L’art africain PDF

L’Enfant noir est le premier roman l’art africain PDF Camara Laye, publié à Paris en 1953. Charles Veillon 1954 et inspiré en 1995 un film du même nom, réalisé par Laurent Chevallier.


Voilà un ouvrage qui aura incontestablement fait date. Il y a une vingtaine d’années, les auteurs, Jean-Louis Paudrat, Lucien Stéphan, Françoise Stoullig-Marin, mobilisés autour de Jacques Kerchache, tentaient la synthèse qui manquait jusqu’alors sur l’art africain et qui était évidemment attendue dans la collection  » L’Art et les grandes civilisations ».
L’entreprise précédait toutes les publications globales ou partielles réalisées au cours des années 1990 autour d’expositions sur les arts africains.
Avec l’ouverture du musée du quai Branly, une édition totalement remaniée et enrichie d’une centaine de pièces s’imposait. La plupart d’entre elles proviennent de ce nouveau musée, mais aussi de musées allemands, anglais ou américains.
Donner à voir l’art africain dans son contexte artistique même, c’est le principe qui guide l’approche ici proposée. Les œuvres ne sont pas perçues de manière isolée mais confrontées les unes aux autres, ce qui permet d’appréhender par le jeu des oppositions et des similitudes, des redondances et des variations, l’univers dont elles émanent et ce qu’elles en représentent.
Loin de la contemplation dévote ou de la curiosité purement ethnographique, ce livre offre une approche globale sur la sculpture africaine en abordant aussi bien les questions de style que celles des fonctions.
Cet ouvrage, entièrement remis à jour et enrichi, restera sans rival et assurément encore très agissant.

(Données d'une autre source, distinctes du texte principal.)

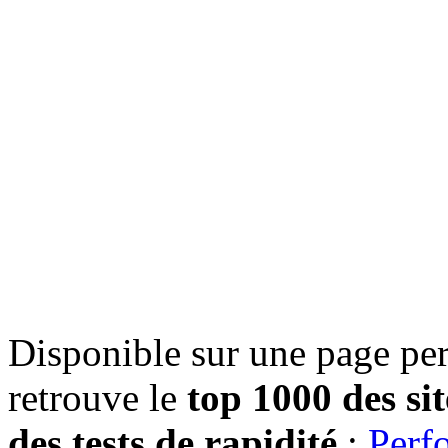
Disponible sur une page p
retrouve le
top 1000 des si
des tests de rapidité
:
Perf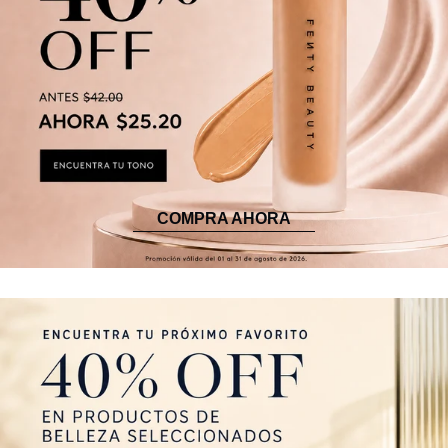
COMPRA AHORA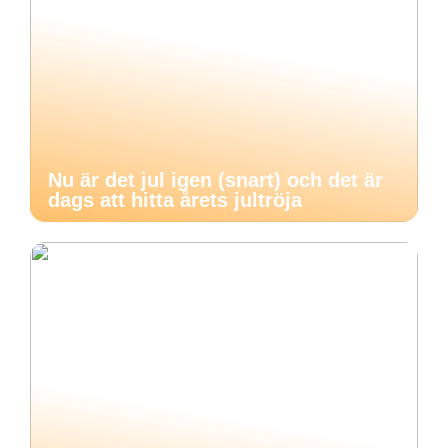
Nu är det jul igen (snart) och det är
dags att hitta årets jultröja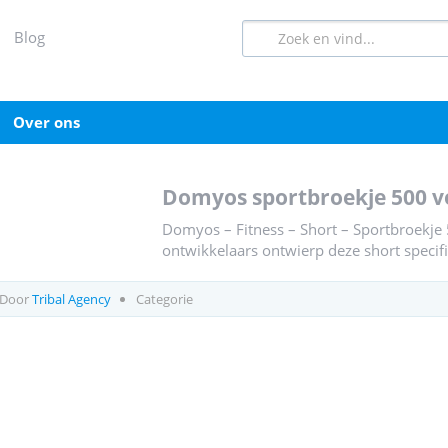
blog
over ons
domyos sportbroekje 500 v
Domyos – Fitness – Short – Sportbroekje
ontwikkelaars ontwierp deze short specifi
Door
Tribal Agency
Categorie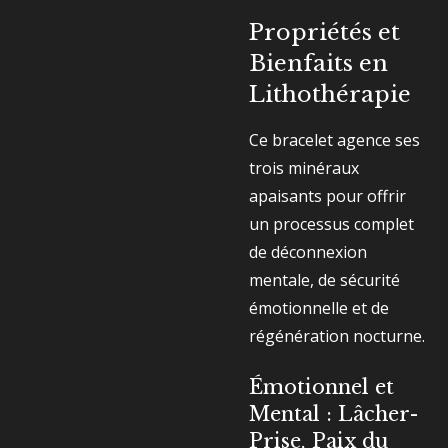
Propriétés et
Bienfaits en
Lithothérapie
Ce bracelet agence ses
trois minéraux
apaisants pour offrir
un processus complet
de déconnexion
mentale, de sécurité
émotionnelle et de
régénération nocturne.
Émotionnel et
Mental : Lâcher-
Prise, Paix du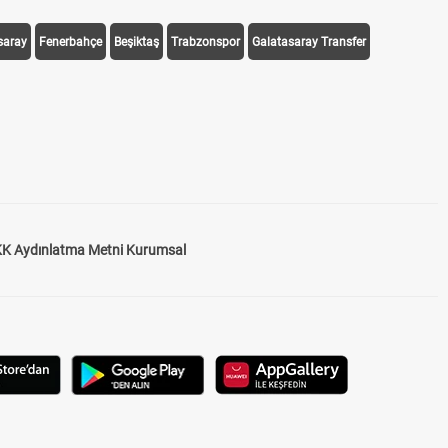
saray
Fenerbahçe
Beşiktaş
Trabzonspor
Galatasaray Transfer
K Aydınlatma Metni Kurumsal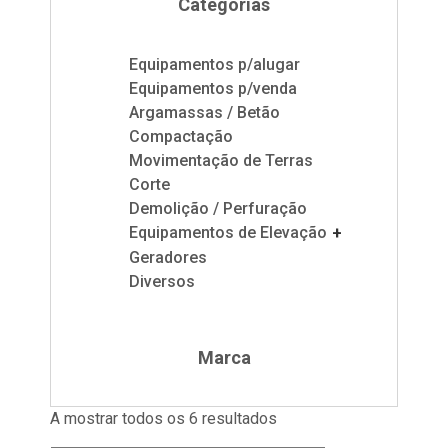
Categorias
Equipamentos p/alugar
Equipamentos p/venda
Argamassas / Betão
Compactação
Movimentação de Terras
Corte
Demolição / Perfuração
Equipamentos de Elevação
+
Geradores
Diversos
Marca
A mostrar todos os 6 resultados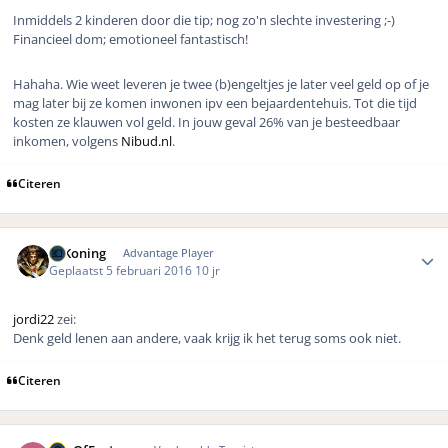
Inmiddels 2 kinderen door die tip; nog zo'n slechte investering ;-)
Financieel dom; emotioneel fantastisch!
Hahaha. Wie weet leveren je twee (b)engeltjes je later veel geld op of je
mag later bij ze komen inwonen ipv een bejaardentehuis. Tot die tijd
kosten ze klauwen vol geld. In jouw geval 26% van je besteedbaar
inkomen, volgens
Nibud.nl
.
Citeren
Author stats
V_Koning
Advantage Player
Geplaatst
5 februari 2016
10 jr
jordi22
zei:
Denk geld lenen aan andere, vaak krijg ik het terug soms ook niet.
Citeren
Author stats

Le livre est précédé d’un court hommage, en vers, de l’auteur à sa mère, qui symbolise toutes les femmes africaines et joue un rôle important dans le roman. Laye est un jeune garçon qui vit avec ses parents à Kouroussa, un village de Haute-Guinée. Son père, forgeron et orfèvre, lui enseigne les techniques de son art. Laye rend parfois visite à sa grand-mère qui habite à Tindican, un village voisin.

Kouroussa, il va à l’école française. Il entre dans l’association des non-initiés, où il apprend la mort de son ami Check. L’Enfant noir est un roman africain connu et très étudié dans les établissements scolaires européens. Ce succès s’explique par la jeunesse du héros et par le fait que Camara Laye a cherché à rendre accessible la culture africaine en décrivant une Afrique paisible, sans évocation des violences du colonialisme. Le livre a inspiré un film, L’Enfant noir, réalisé par Laurent Chevallier, sorti en France en 1995. Une adaptation en bande dessinée, L’Enfant noir, par Camara Anzoumana, est parue en 2010.

Alain Mabanckou, préface à l’édition Plon 2006, p. Léopold Sédar Senghor, Liberté 1, Paris, Seuil, 1964, p. Alain Rouch et Gérard Clavreuil, Littératures nationales d’écriture française, Paris, Bordas, 1986, p. Ambroise Kom,  La littérature africaine et les paramètres du canon  , Études françaises, vol. En préparation à l’examen AP : L’Enfant noir de Camara Laye , sur sonoma.